From the opening line of the records through the line bearing "Das Ziel im", set down every line exactly.

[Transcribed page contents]
# # # #
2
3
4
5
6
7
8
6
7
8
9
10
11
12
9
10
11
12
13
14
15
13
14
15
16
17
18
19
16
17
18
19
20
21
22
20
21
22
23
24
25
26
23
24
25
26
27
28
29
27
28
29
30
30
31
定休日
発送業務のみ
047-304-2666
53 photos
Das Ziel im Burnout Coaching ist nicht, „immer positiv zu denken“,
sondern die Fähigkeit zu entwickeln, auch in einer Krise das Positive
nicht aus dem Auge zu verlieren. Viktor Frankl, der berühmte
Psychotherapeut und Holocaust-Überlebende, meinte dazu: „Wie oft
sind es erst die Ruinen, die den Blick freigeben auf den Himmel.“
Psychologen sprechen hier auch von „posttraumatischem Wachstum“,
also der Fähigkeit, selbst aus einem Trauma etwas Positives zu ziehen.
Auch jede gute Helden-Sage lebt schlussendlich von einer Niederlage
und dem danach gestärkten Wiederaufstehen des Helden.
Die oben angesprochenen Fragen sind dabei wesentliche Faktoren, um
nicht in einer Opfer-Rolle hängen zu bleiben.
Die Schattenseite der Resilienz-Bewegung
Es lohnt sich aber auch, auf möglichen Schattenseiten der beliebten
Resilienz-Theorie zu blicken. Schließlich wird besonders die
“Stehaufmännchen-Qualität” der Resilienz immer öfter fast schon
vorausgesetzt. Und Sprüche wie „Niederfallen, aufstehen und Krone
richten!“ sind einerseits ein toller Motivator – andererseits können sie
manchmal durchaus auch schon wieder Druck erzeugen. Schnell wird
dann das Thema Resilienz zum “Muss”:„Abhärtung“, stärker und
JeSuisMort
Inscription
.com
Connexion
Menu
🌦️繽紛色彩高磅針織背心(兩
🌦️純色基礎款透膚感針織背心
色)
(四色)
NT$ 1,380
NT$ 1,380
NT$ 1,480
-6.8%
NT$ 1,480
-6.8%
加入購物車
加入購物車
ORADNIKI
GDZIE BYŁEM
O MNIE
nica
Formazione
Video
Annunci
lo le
# # # #
| ANSWER SPACE |
2
3
4
5
6
7
8
6
7
8
9
10
11
12
9
10
11
12
13
14
15
13
14
15
16
17
18
19
16
17
18
19
20
21
22
20
21
22
23
24
25
26
23
24
25
26
27
28
29
27
28
29
30
30
31
定休日
発送業務のみ
047-304-2666
53 photos
Das Ziel im Burnout Coaching ist nicht, „immer positiv zu denken“,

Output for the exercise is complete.